Online news monitoring service TVEyes is asking an appellate court to rule that the company's entire business model is protected by fair use principles.

The company is seeking to overturn a decision issued last year by U.S. District Court Judge Alvin Hellerstein in Manhattan, who ruled that some components of its paid service -- including features that allow users to download clips for offline viewing -- are not protected by fair use. In November, Hellerstein issued an order prohibiting TVEyes from continuing to offer those features.

TVEyes, which obtained a temporary stay of the injunction, is now asking the 2nd Circuit Court of Appeals to vacate the order.

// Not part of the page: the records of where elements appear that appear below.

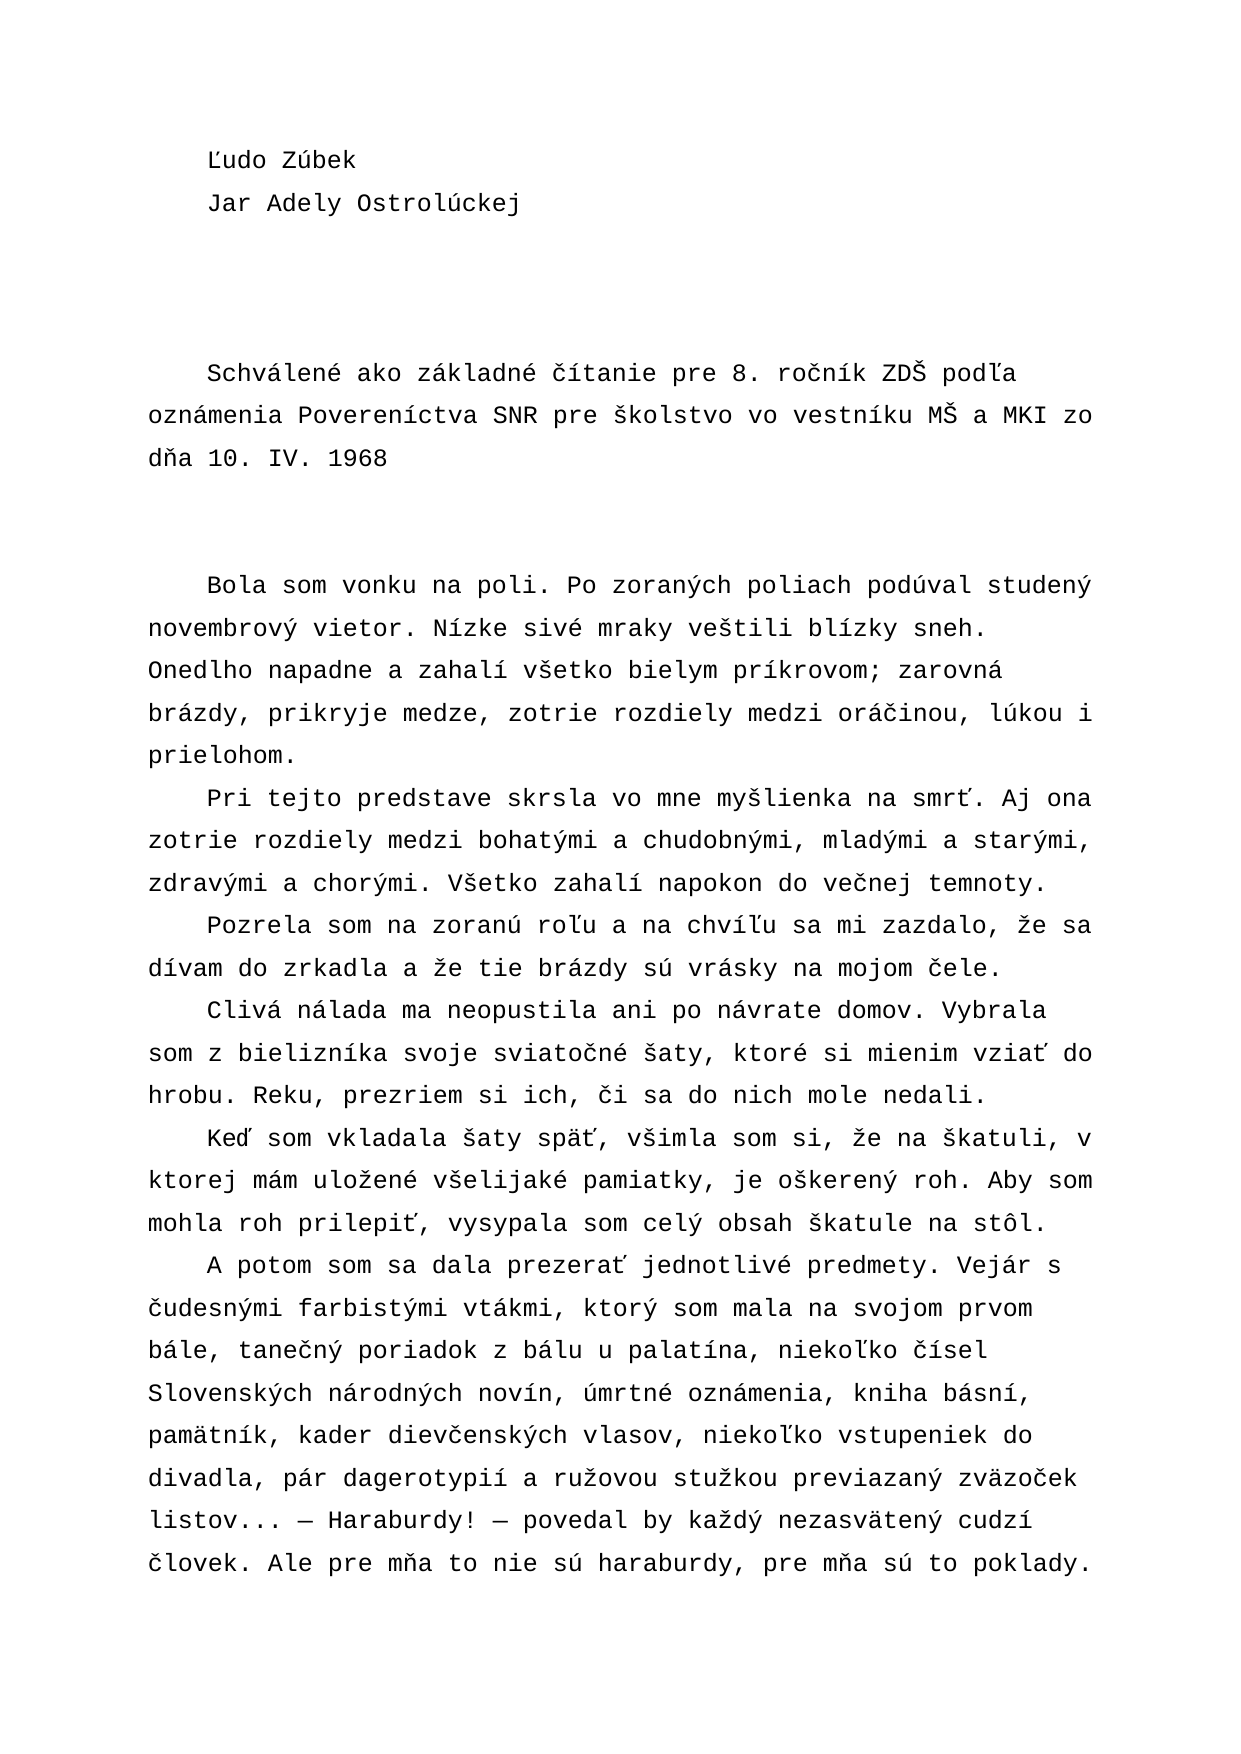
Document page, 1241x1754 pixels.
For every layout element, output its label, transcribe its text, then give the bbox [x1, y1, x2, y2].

text Pozrela som na zoranú roľu a na chvíľu sa mi zazdalo, že sa dívam do zrkadla a že tie brázdy sú vrásky na mojom čele. [148, 913, 1093, 983]
text Bola som vonku na poli. Po zoraných poliach podúval studený novembrový vietor. Nízke sivé mraky veštili blízky sneh. Onedlho napadne a zahalí všetko bielym príkrovom; zarovná brázdy, prikryje medze, zotrie rozdiely medzi oráčinou, lúkou i prielohom. [148, 573, 1093, 771]
text A potom som sa dala prezerať jednotlivé predmety. Vejár s čudesnými farbistými vtákmi, ktorý som mala na svojom prvom bále, tanečný poriadok z bálu u palatína, niekoľko čísel Slovenských národných novín, úmrtné oznámenia, kniha básní, pamätník, kader dievčenských vlasov, niekoľko vstupeniek do divadla, pár dagerotypií a ružovou stužkou previazaný zväzoček listov... — Haraburdy! — povedal by každý nezasvätený cudzí človek. Ale pre mňa to nie sú haraburdy, pre mňa sú to poklady. [148, 1253, 1093, 1578]
text Clivá nálada ma neopustila ani po návrate domov. Vybrala som z bielizníka svoje sviatočné šaty, ktoré si mienim vziať do hrobu. Reku, prezriem si ich, či sa do nich mole nedali. [148, 998, 1093, 1111]
text Keď som vkladala šaty späť, všimla som si, že na škatuli, v ktorej mám uložené všelijaké pamiatky, je oškerený roh. Aby som mohla roh prilepiť, vysypala som celý obsah škatule na stôl. [148, 1125, 1093, 1238]
text Schválené ako základné čítanie pre 8. ročník ZDŠ podľa oznámenia Povereníctva SNR pre školstvo vo vestníku MŠ a MKI zo dňa 10. IV. 1968 [148, 360, 1093, 473]
text Ľudo Zúbek [148, 148, 1093, 176]
text Jar Adely Ostrolúckej [148, 190, 1093, 218]
text Pri tejto predstave skrsla vo mne myšlienka na smrť. Aj ona zotrie rozdiely medzi bohatými a chudobnými, mladými a starými, zdravými a chorými. Všetko zahalí napokon do večnej temnoty. [148, 785, 1093, 898]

The battle dates to 2013, when Fox sued TVEyes for allegedly infringing copyright with its $500-a-month online monitoring service -- which is used by journalists, the White House, politicians and the U.S. military, among others.

Hellerstein ruled in September of 2014 that TVEyes makes fair use of Fox's material by indexing its news clips and providing snippets of them to subscribers. But the following August, he ruled that other components of TVEyes' service -- including functions enabling subscribers to download clips for offline viewing, email clips to others, and to search programs by date and time -- are not protected by fair use.

The company says in papers filed this week that Hellerstein "inexplicably carved up TVEyes’ business model, enjoining TVEyes from allowing its subscribers to e-mail, download or run date/time searches on the very same television clips."

TVEyes argues that all of its functions are "transformative," and therefore protected by fair use, because they enable subscribers to access clips for research purposes. The company also says that those functions don't harm Fox's licensing business.

"Fox and TVEyes serve entirely different markets that do not overlap," TVEyes argues.

The company adds that Fox's licensees, unlike TVEyes' clients, "are contractually prohibited from criticizing Fox."

The high-profile battle has drawn attention from other news organizations, as well as broadcasters. CNN, CBS and NBCUniversal, sided with Fox last year, arguing that the fight over the news clips "affects all creators and publishers of broadcast and digital content."

TVEyes drew outside support from a coalition including Victor Navasky -- The Nation's former editor and publisher -- The Nation columnist Eric Alterman, media company Brave New Films and media-watch group Fairness and Accuracy in Reporting. They argued that media critics require the ability to download and share clips.